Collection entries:
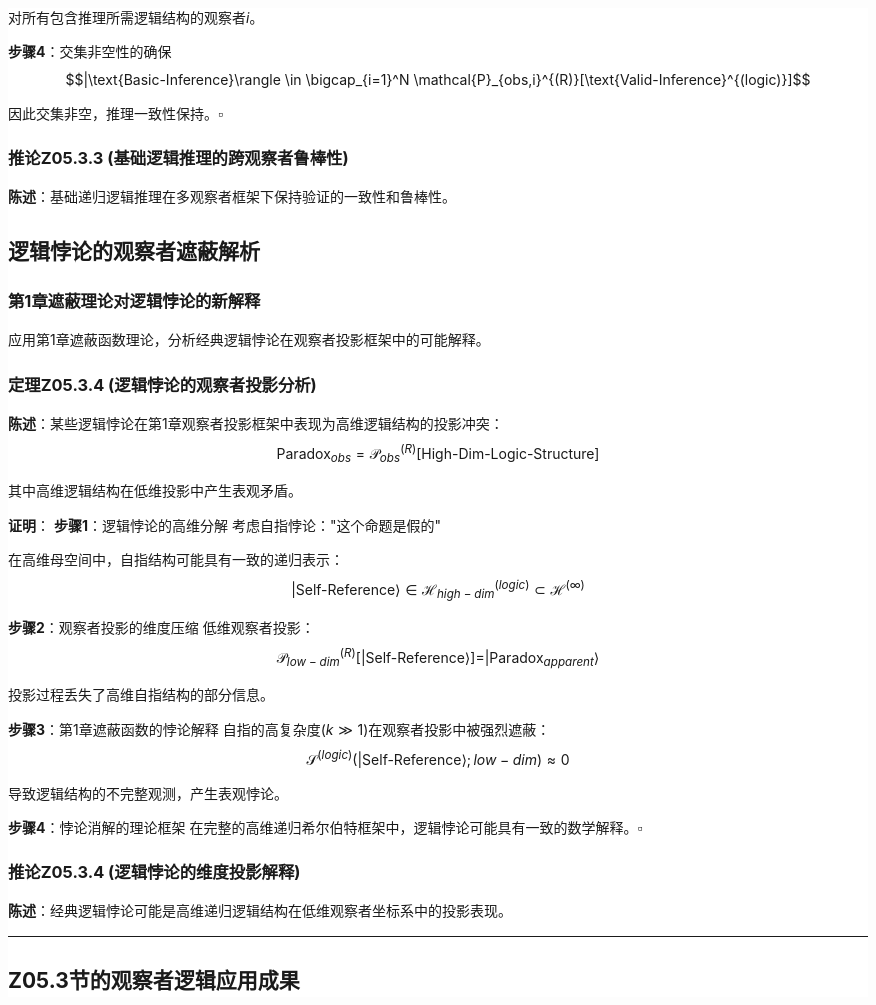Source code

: 对所有包含推理所需逻辑结构的观察者$i$。

**步骤4**：交集非空性的确保
$$|\text{Basic-Inference}\rangle \in \bigcap_{i=1}^N \mathcal{P}_{obs,i}^{(R)}[\text{Valid-Inference}^{(logic)}]$$

因此交集非空，推理一致性保持。$\square$

### 推论Z05.3.3 (基础逻辑推理的跨观察者鲁棒性)

**陈述**：基础递归逻辑推理在多观察者框架下保持验证的一致性和鲁棒性。

## 逻辑悖论的观察者遮蔽解析

### 第1章遮蔽理论对逻辑悖论的新解释

应用第1章遮蔽函数理论，分析经典逻辑悖论在观察者投影框架中的可能解释。

### 定理Z05.3.4 (逻辑悖论的观察者投影分析)

**陈述**：某些逻辑悖论在第1章观察者投影框架中表现为高维逻辑结构的投影冲突：
$$\text{Paradox}_{obs} = \mathcal{P}_{obs}^{(R)}[\text{High-Dim-Logic-Structure}]$$

其中高维逻辑结构在低维投影中产生表观矛盾。

**证明**：
**步骤1**：逻辑悖论的高维分解
考虑自指悖论："这个命题是假的"

在高维母空间中，自指结构可能具有一致的递归表示：
$$|\text{Self-Reference}\rangle \in \mathcal{H}_{high-dim}^{(logic)} \subset \mathcal{H}^{(\infty)}$$

**步骤2**：观察者投影的维度压缩
低维观察者投影：
$$\mathcal{P}_{low-dim}^{(R)}[|\text{Self-Reference}\rangle] = |\text{Paradox}_{apparent}\rangle$$

投影过程丢失了高维自指结构的部分信息。

**步骤3**：第1章遮蔽函数的悖论解释
自指的高复杂度$(k \gg 1)$在观察者投影中被强烈遮蔽：
$$\mathcal{S}^{(logic)}(|\text{Self-Reference}\rangle; low-dim) \approx 0$$

导致逻辑结构的不完整观测，产生表观悖论。

**步骤4**：悖论消解的理论框架
在完整的高维递归希尔伯特框架中，逻辑悖论可能具有一致的数学解释。$\square$

### 推论Z05.3.4 (逻辑悖论的维度投影解释)

**陈述**：经典逻辑悖论可能是高维递归逻辑结构在低维观察者坐标系中的投影表现。

---

## Z05.3节的观察者逻辑应用成果
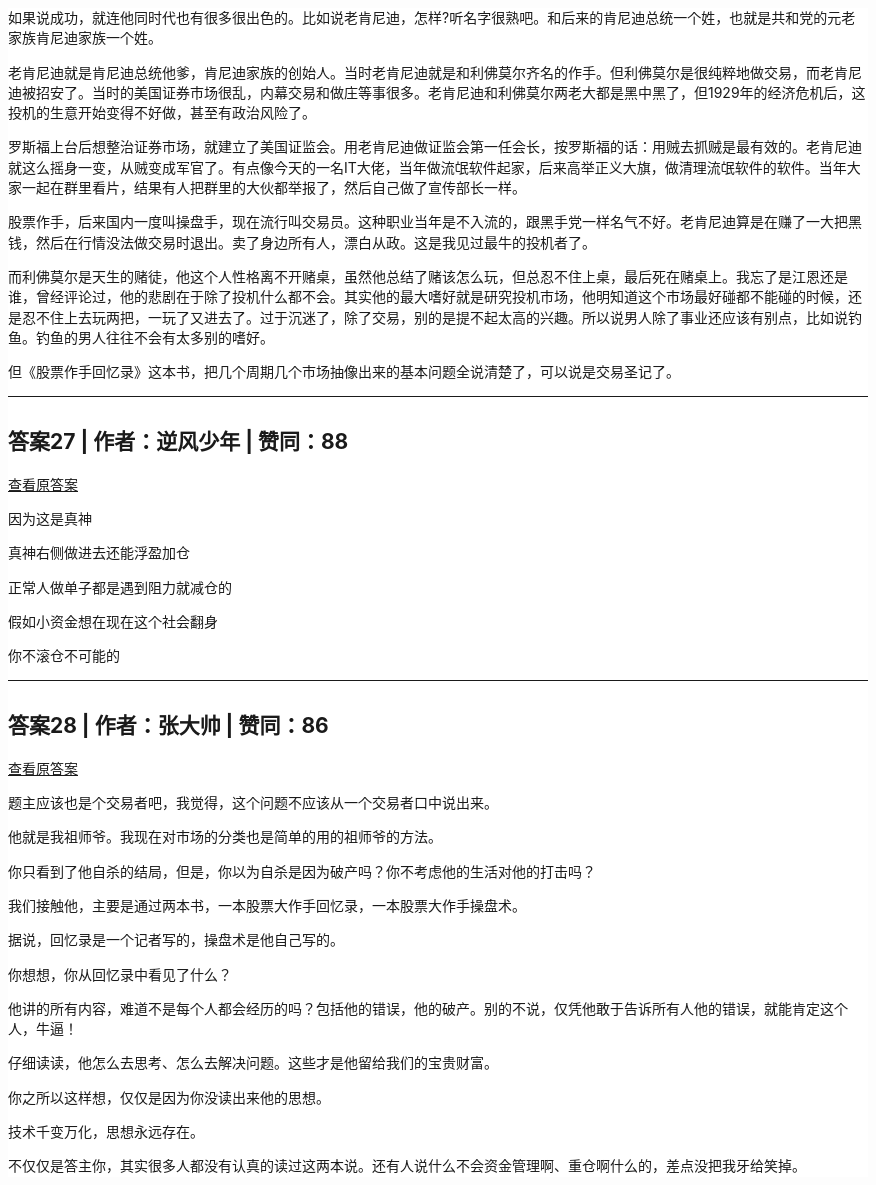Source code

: 如果说成功，就连他同时代也有很多很出色的。比如说老肯尼迪，怎样?听名字很熟吧。和后来的肯尼迪总统一个姓，也就是共和党的元老家族肯尼迪家族一个姓。

老肯尼迪就是肯尼迪总统他爹，肯尼迪家族的创始人。当时老肯尼迪就是和利佛莫尔齐名的作手。但利佛莫尔是很纯粹地做交易，而老肯尼迪被招安了。当时的美国证券市场很乱，内幕交易和做庄等事很多。老肯尼迪和利佛莫尔两老大都是黑中黑了，但1929年的经济危机后，这投机的生意开始变得不好做，甚至有政治风险了。

罗斯福上台后想整治证券市场，就建立了美国证监会。用老肯尼迪做证监会第一任会长，按罗斯福的话：用贼去抓贼是最有效的。老肯尼迪就这么摇身一变，从贼变成军官了。有点像今天的一名IT大佬，当年做流氓软件起家，后来高举正义大旗，做清理流氓软件的软件。当年大家一起在群里看片，结果有人把群里的大伙都举报了，然后自己做了宣传部长一样。

股票作手，后来国内一度叫操盘手，现在流行叫交易员。这种职业当年是不入流的，跟黑手党一样名气不好。老肯尼迪算是在赚了一大把黑钱，然后在行情没法做交易时退出。卖了身边所有人，漂白从政。这是我见过最牛的投机者了。

而利佛莫尔是天生的赌徒，他这个人性格离不开赌桌，虽然他总结了赌该怎么玩，但总忍不住上桌，最后死在赌桌上。我忘了是江恩还是谁，曾经评论过，他的悲剧在于除了投机什么都不会。其实他的最大嗜好就是研究投机市场，他明知道这个市场最好碰都不能碰的时候，还是忍不住上去玩两把，一玩了又进去了。过于沉迷了，除了交易，别的是提不起太高的兴趣。所以说男人除了事业还应该有别点，比如说钓鱼。钓鱼的男人往往不会有太多别的嗜好。

但《股票作手回忆录》这本书，把几个周期几个市场抽像出来的基本问题全说清楚了，可以说是交易圣记了。

---

## 答案27 | 作者：逆风少年 | 赞同：88

[查看原答案](https://www.zhihu.com/question/449175466/answer/3316117331)

因为这是真神

真神右侧做进去还能浮盈加仓

正常人做单子都是遇到阻力就减仓的

假如小资金想在现在这个社会翻身

你不滚仓不可能的

---

## 答案28 | 作者：张大帅 | 赞同：86

[查看原答案](https://www.zhihu.com/question/449175466/answer/1781986341)

题主应该也是个交易者吧，我觉得，这个问题不应该从一个交易者口中说出来。

他就是我祖师爷。我现在对市场的分类也是简单的用的祖师爷的方法。

你只看到了他自杀的结局，但是，你以为自杀是因为破产吗？你不考虑他的生活对他的打击吗？

我们接触他，主要是通过两本书，一本股票大作手回忆录，一本股票大作手操盘术。

据说，回忆录是一个记者写的，操盘术是他自己写的。

你想想，你从回忆录中看见了什么？

他讲的所有内容，难道不是每个人都会经历的吗？包括他的错误，他的破产。别的不说，仅凭他敢于告诉所有人他的错误，就能肯定这个人，牛逼！

仔细读读，他怎么去思考、怎么去解决问题。这些才是他留给我们的宝贵财富。

你之所以这样想，仅仅是因为你没读出来他的思想。

技术千变万化，思想永远存在。

不仅仅是答主你，其实很多人都没有认真的读过这两本说。还有人说什么不会资金管理啊、重仓啊什么的，差点没把我牙给笑掉。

- **WHAT TO DO**:
Print the lines in the records from the line with "罗斯福上台后想整治证券市场，" to the line with "股票作手，后来国内一度叫操盘", with both of those lines included, keeping every character unchanged.

- **EXERCISE OUTPUT**:
罗斯福上台后想整治证券市场，就建立了美国证监会。用老肯尼迪做证监会第一任会长，按罗斯福的话：用贼去抓贼是最有效的。老肯尼迪就这么摇身一变，从贼变成军官了。有点像今天的一名IT大佬，当年做流氓软件起家，后来高举正义大旗，做清理流氓软件的软件。当年大家一起在群里看片，结果有人把群里的大伙都举报了，然后自己做了宣传部长一样。

股票作手，后来国内一度叫操盘手，现在流行叫交易员。这种职业当年是不入流的，跟黑手党一样名气不好。老肯尼迪算是在赚了一大把黑钱，然后在行情没法做交易时退出。卖了身边所有人，漂白从政。这是我见过最牛的投机者了。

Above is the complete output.